## Requirement:
Filter the entries down to the lines holding "left", then copy those lines.

## Recorded data:
=== Section Start ===

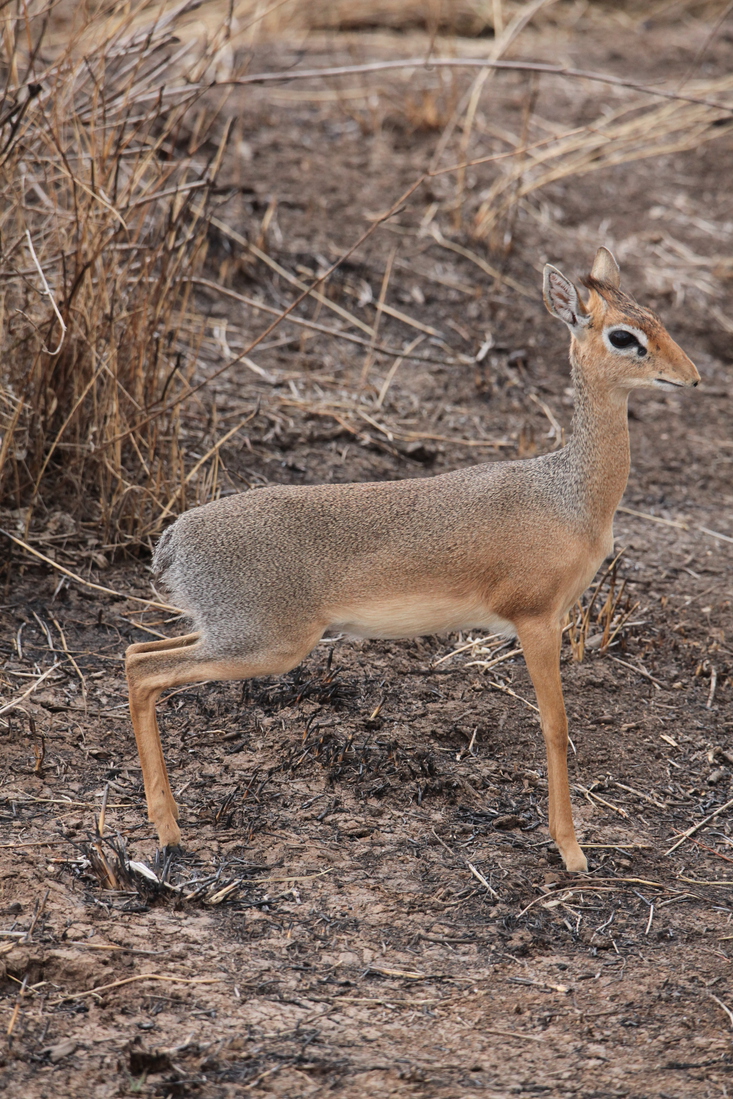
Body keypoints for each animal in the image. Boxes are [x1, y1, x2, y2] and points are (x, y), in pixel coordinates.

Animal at [124, 247, 698, 866]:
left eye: (655, 318)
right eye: (624, 336)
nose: (692, 377)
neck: (568, 493)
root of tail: (174, 540)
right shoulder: (536, 619)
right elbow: (555, 727)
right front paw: (571, 852)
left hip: (227, 633)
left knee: (135, 654)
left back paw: (168, 825)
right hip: (266, 645)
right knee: (148, 673)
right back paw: (167, 833)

=== Section End ===

## Reply to the exercise:
left eye: (655, 318)
left hip: (227, 633)
left knee: (135, 654)
left back paw: (168, 825)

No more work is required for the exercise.